They say that marriage gets more difficult once you have children. It can be tougher to find the time and energy for connection and romance. It can also be a challenge when you and your spouse have a disagreement and you don't make time to be alone and resolve it .
You might have uncomfortable or even traumatic memories of your own childhood listening to the adults in your house argue and fight. The yelling and anger may have sent you racing to your room where you hid underneath a blanket or turned up the volume on your stereo to drown out the raised voices.
The last thing that you want to do to your own children is to subject them to a similar experience.
Even if you didn't grow up around adults who argued and fought, you are probably mindful of the kind of conversations you and your partner have in front of your children.
It is kind and sensitive to want to shield your children, but this can become a method for avoiding conflict in your relationship.
“Not in front of the children,” unfortunately, can be a way that you and your partner sweep aside tension, misunderstandings and hurt feelings. The conflict is left to fester and grow until one or both of you can no longer pretend that it's not there.
This is when it's impossible to shield your children from conflict in your relationship-- this is also sometimes when marriages fall apart and end in divorce.
It's inevitable that, at one point or another, you and your partner will have to sort out and resolve a difficult issue. When that issue arises, don't try to minimize or avoid it because you're protecting your children from tension.
Instead, remember these communication guidelines...
Set aside regular time alone with your spouse.
Regardless of how many hours you and your partner work in a day and despite how busy your kids keep you, this HAS to happen.
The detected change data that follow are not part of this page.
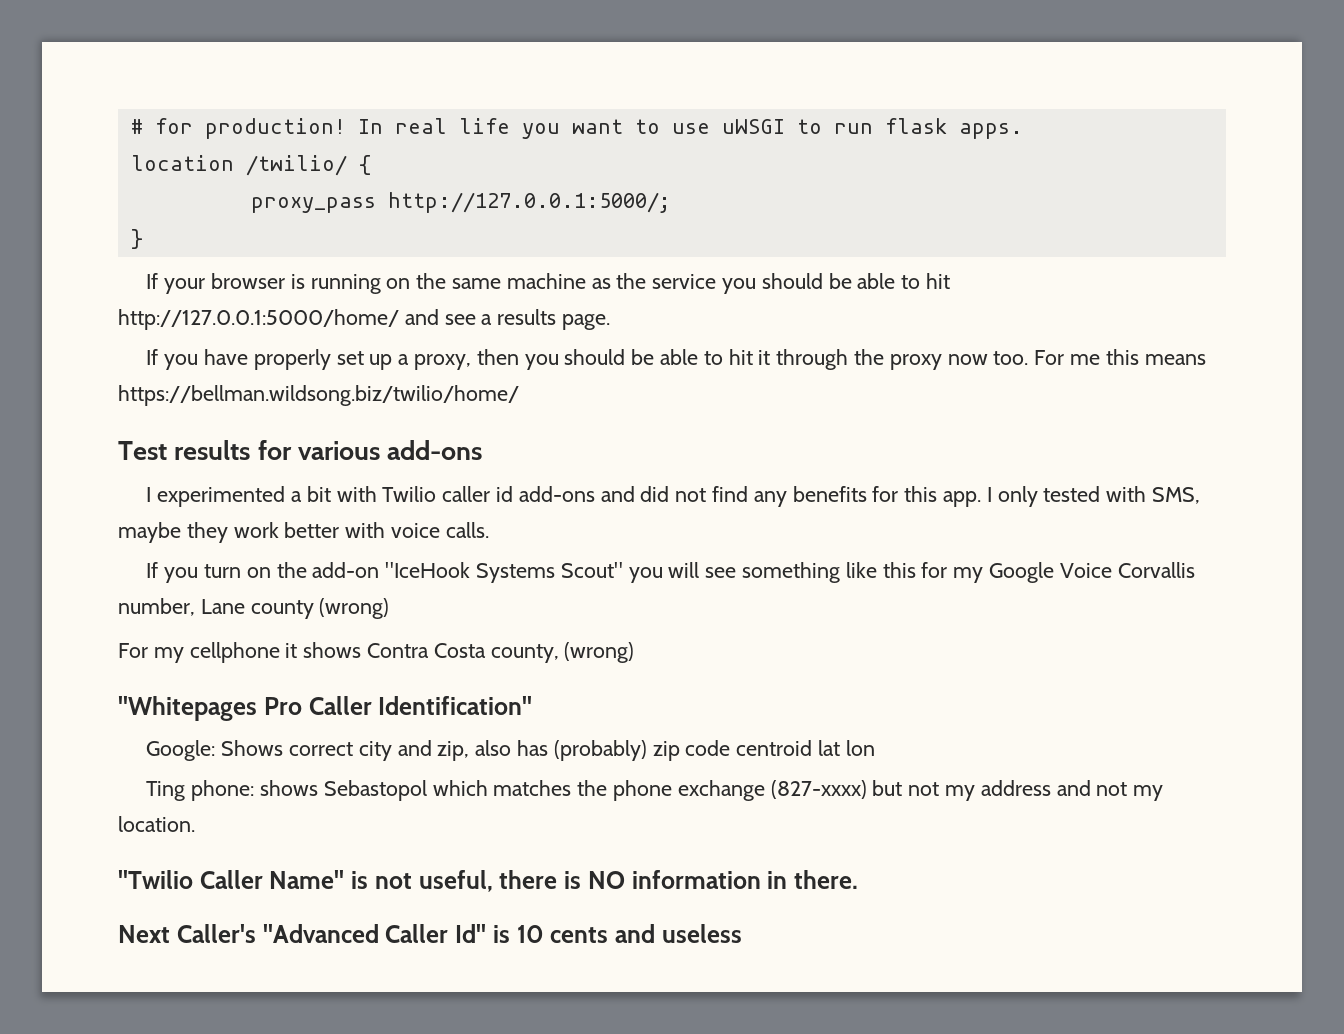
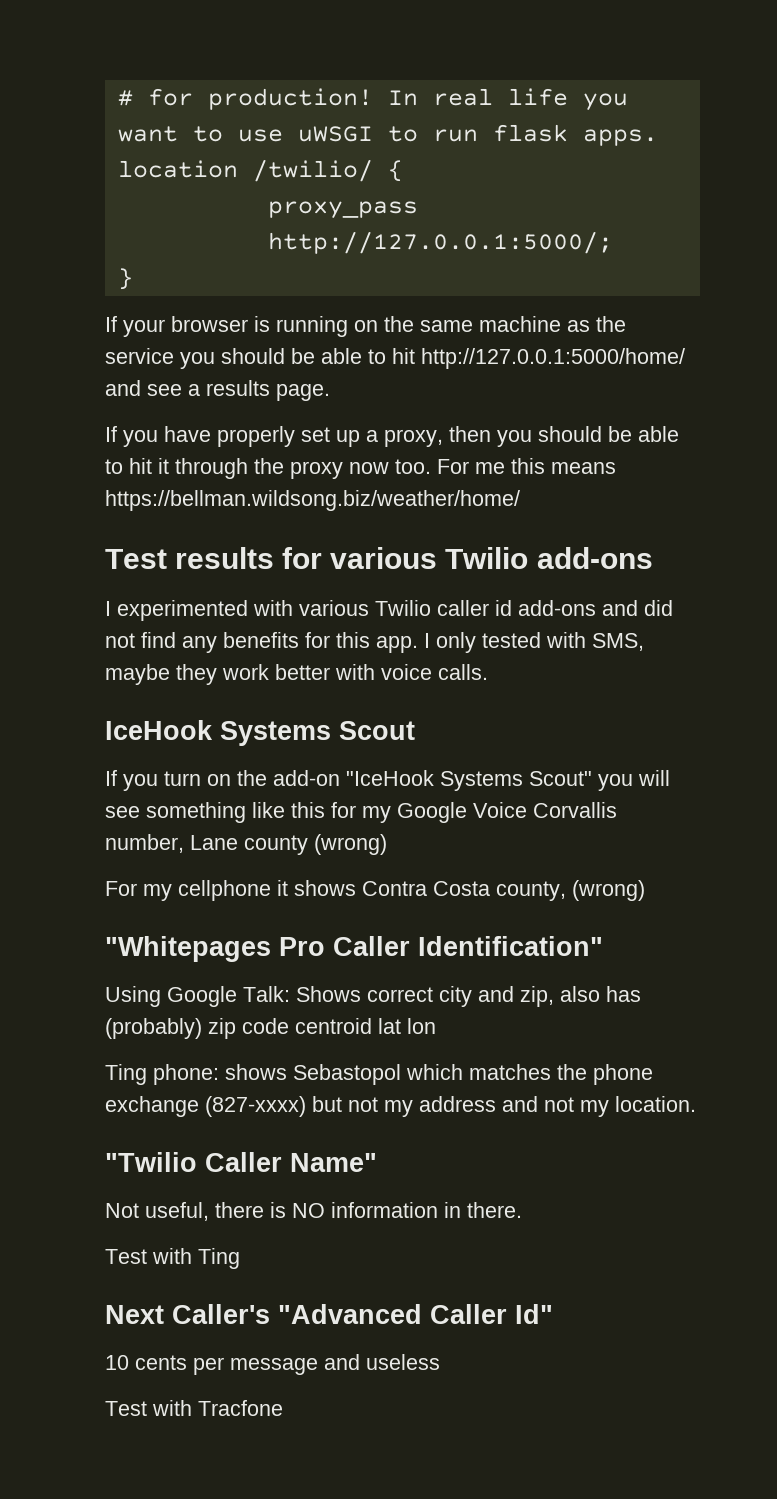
[118,385,519,406] https://bellman.wildsong.biz/twilio/home/ -> [105,490,520,511] https://bellman.wildsong.biz/weather/home/
(380, 450) none -> [445,547,529,569] Twilio
[290,486,377,502] a bit with -> [253,600,369,616] with various
(489, 530) none -> [105,720,415,746] // IceHook Systems Scout
[146,740,216,761] Google: -> [105,986,290,1007] Using Google Talk:
[351,871,412,889] is not -> [105,1203,139,1218] // Not
(859, 879) none -> [105,1248,240,1269] // Test with Ting
[492,925,510,943] is -> (553, 1314) //
(609, 935) none -> [193,1357,318,1375] per message
(742, 933) none -> [105,1400,283,1416] // Test with Tracfone

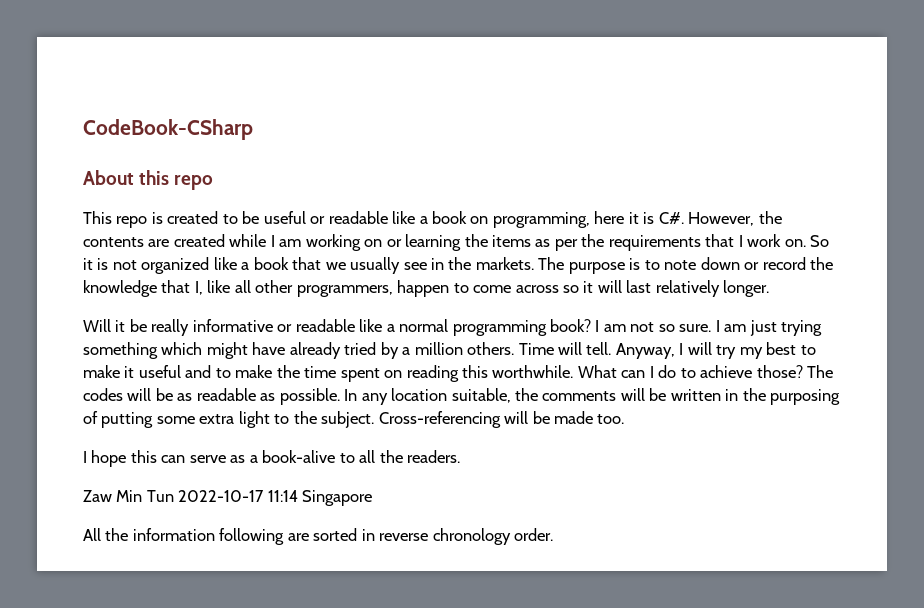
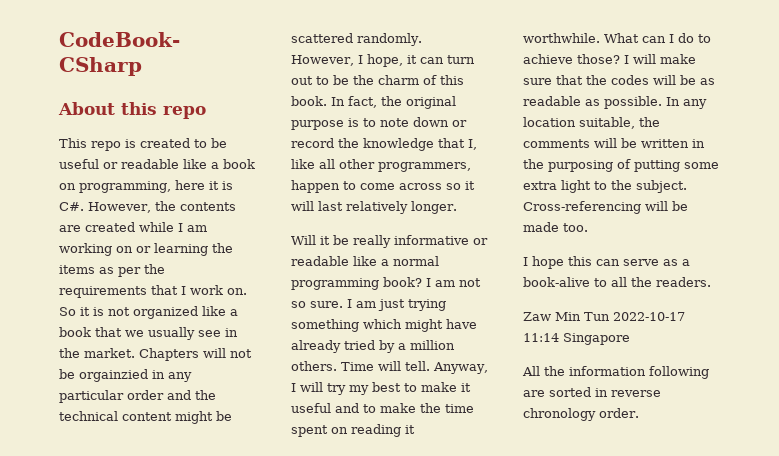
[475,257,565,270] markets. The -> [84,348,252,361] [59,369,192,382] [59,390,216,403] [59,411,232,424] [291,33,422,46] [291,54,475,67] [291,75,464,85] [291,96,456,109] market. Chapters will not be orgainzied in any particular order and the technical content might be scattered randomly. However, I hope, it can turn out to be the charm of this book. In fact, the original
[462,365,489,378] this -> [405,425,415,434] it
[807,365,834,378] The -> [624,54,696,64] [523,75,607,85] I will make sure that the

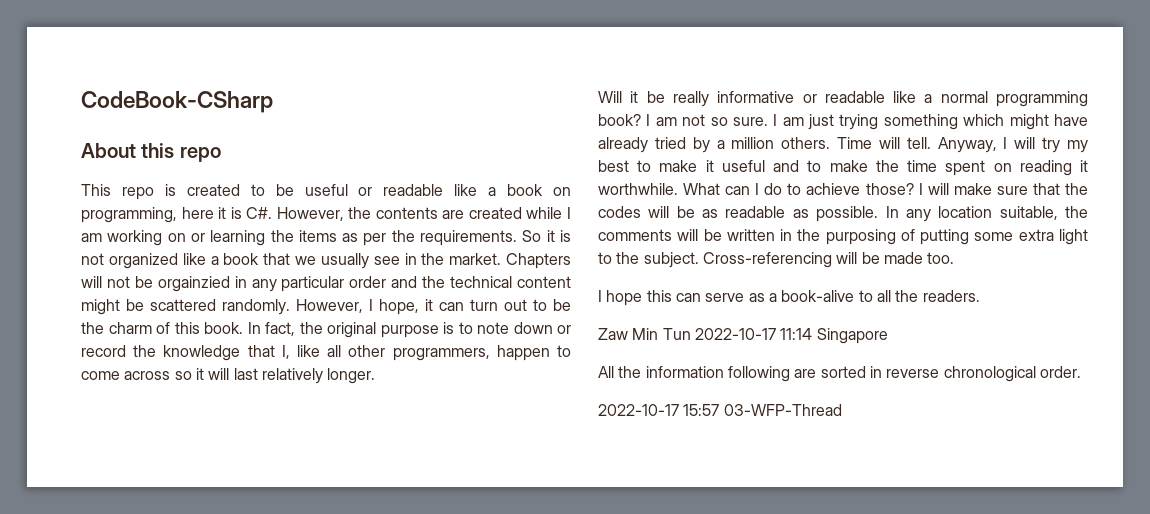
[59,285,247,298] requirements that I work on. -> [420,230,518,246] requirements.
[523,408,596,421] chronology -> [943,366,1036,382] chronological
(639, 413) none -> [598,404,842,416] // 2022-10-17 15:57 03-WFP-Thread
You and your spouse have got to set aside regular time where you can be alone and uninterrupted.
Even if it's a focused 5 or 10 minutes each day, this is a helpful start. Schedule it and get creative. Hire a babysitter for even 1 hour a week, trade child care with friends or family or put the kids to bed early one evening a week. Do whatever it takes to have a consistent chunk of time in which you and your partner can be alone with one another.
The time you spend with your spouse does not have to always be “serious” or involve hashing out disagreements. In fact, the more you can mix it up and include some fun, some romance and passion as well as some time for talking out tense topics, the better.
If you only have a short window of time and you are trying to discuss a difficult issue, you might agree to certain time intervals so that you each are ensured a chance to talk. Use a kitchen timer if you need to. If you're assured that you'll have your turn, you are more likely to focus in on what your partner is saying.
Learn how to calm down and stay calm.
Bring a sense of calm and clarity to your conversations with your partner. Especially if this is a disagreement, you're going to be able to see solutions and come to some kind of peace about the subject sooner if you can stay calm.
Remember to breathe and keep returning to what's most important to you. If it's helpful, write out what the “facts” are about this issue. Too often in the heated discussion, people get side-tracked by not only their assumptions about what the other person thinks, but also by a desire to be “right” or to “win.”
Both of these tendencies only intensify the hostility and make a resolution more impossible.
If you find that you are losing your cool, becoming defensive or you feel yourself shutting down, pause and breathe. Even though time alone with your partner is precious, be willing to take a short break from the conversation. Be sure to agree to a specific time when you two will revisit this conversation.
Don't lie to your children and don't put them in the middle.
We know, arguments rarely happen at convenient moments. In fact, it often seems like conflicts crop up at the most inopportune moments.
Depending on age, maturity level and the personality of the child, gauge what you will tell him or her. We do not, however, recommend that you lie. No matter how young or sensitive your child is, it's not beneficial to pretend that mommy and daddy are “just fine” when they really aren't.
Children are very perceptive. They can pick up on the tension or the dissonance in the air and if you insist that everything is “fine” when it's not, this can be more confusing and upsetting than if you are honest in a wise way.
Conflict is part of life. Chances are, your child has already encountered some form of disagreement with other children or with adults, so he or she knows this is part of life. Here is your chance to send the healthy message that when conflicts arise, you acknowledge them and deal with them.
At the same time, we absolutely do NOT recommend that you put your children in the middle of your argument with your spouse. This is unfair and unproductive. You and your partner need to be able to focus in on the disagreement and on really listening to one another (and to your own selves too).
Let your child know that he or she is loved and that you and your partner will work through whatever the disagreement is about.
If the issue directly involves the child, you could set up a later discussion that he or she is part of. First, find a way to connect in with your partner and come to some peace about the issue. Then, bring in the child and work together as a team to find the best solution.